Shards LLMs across TEEs for private, secure, cost-effective, decentralized AI inferencing.
TeeTee is a decentralized AI platform that splits large language models (LLMs) into smaller shards and hosts each shard in a Trusted Execution Environment (TEE). By distributing model layers across multiple TEEs, TeeTee overcomes memory constraints, bolsters data privacy, and significantly reduces hosting costs. This allows organizations with limited budgets to pool resources while accessing powerful, high-performance models in a verifiably secure and confidential environment.
Key features include:
Layer Splitting & Decentralized Hosting: Spreads large-scale LLMs across multiple TEE nodes, each securely running a subset of model layers.
Privacy & Security: TEEs use hardware-level protection, ensuring that user data and model weights remain encrypted and tamper-proof.
Scalability & Cost Efficiency: Organizations share hosting costs and resources while collectively benefiting from large-scale model performance.
On-Chain Verifiability: TeeTee integrates with smart contracts on Base Sepolia for token-based usage, profit sharing, and attestation, ensuring transparent, auditable proof of secure inference.
Flexible Integration: Users can pay per inference with tokens or self-host a shard to gain direct access without incurring additional costs.

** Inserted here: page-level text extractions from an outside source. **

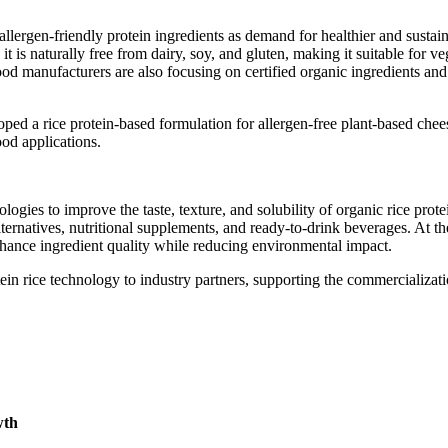
llergen-friendly protein ingredients as demand for healthier and sustai
it is naturally free from dairy, soy, and gluten, making it suitable for v
Food manufacturers are also focusing on certified organic ingredients and
ped a rice protein-based formulation for allergen-free plant-based chee
ood applications.
gies to improve the taste, texture, and solubility of organic rice prote
ernatives, nutritional supplements, and ready-to-drink beverages. At t
nhance ingredient quality while reducing environmental impact.
in rice technology to industry partners, supporting the commercializati
wth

In the long run, TeeTee aims to evolve into a fully decentralized “world computer” for AI by distributing even the largest models across numerous TEE nodes for robust security and high performance. However, our current three-day proof of concept (PoC) demonstrates this model-sharding concept on a smaller scale by splitting a moderate-sized LLM between two TEEs, showcasing that secure multi-node inference, decentralized cost-sharing, and on-chain attestations are indeed feasible.
TeeTee’s foundation relies on Trusted Execution Environments (TEEs), specifically leveraging Phala Network and their Confidential Virtual Machines (CVMs). Each CVM operates as a secure node (“TEE”) that runs a portion of our split model. Below is a breakdown of the major components:
Phala Network TEE Hosting: We deploy Dockerized model shards to Phala Network’s CVMs, each functioning as an isolated TEE. Every input and output is wrapped with on-chain attestations, these can be verified through Phala Network’s TEE Explorer, ensuring that users have cryptographic proof of the secure, untampered execution. We initially experimented with other potential hosting solutions like a partner track called Marline but ultimately settled on Phala due to its robust support for TEE-based deployments and easier to use.
Layer-Splitting for Memory Constraints: Because TEEs can have strict memory caps, we split a moderately sized LLM into two shards, each handled by a separate TEE node. The first TEE processes initial layers, then securely passes partially processed data to the second TEE, which completes the remaining layers.
Docker & Containerization: Our images package all the necessary dependencies, including Python, the model’s layers, and inference logic. This standardized approach simplifies deploying each shard across distinct CVMs.
On-Chain Verifiability: We integrate smart contracts on Base Sepolia for token-based usage, profit sharing, and verifying each inference. By attesting each inference on-chain, anyone can confirm that the computation happened inside a genuine TEE without exposing the raw data or model parameters.
Front-End & User Experience: We use Next.js for a streamlined, server-rendered UI, and Tailwind CSS for fast, consistent styling. Through our web interface, users can pay tokens per inference or self-host a shard for direct access, our contracts record token balances and usage metrics.
Why Phala Network? Phala’s TEE-based architecture is user-friendly, making it simpler to spin up secure environments quickly even within a brief development window. Their built-in on-chain attestations and TEE Explorer gave us an out-of-the-box solution for end-to-end verifiability, which was critical for our proof of concept.
By distributing workload across multiple TEEs, TeeTee showcases that secure model sharding, decentralized cost-sharing, and on-chain proof of execution are fully achievable. While this proof of concept only took three days to develop, it demonstrates a working blueprint for future, large-scale TEE-based AI.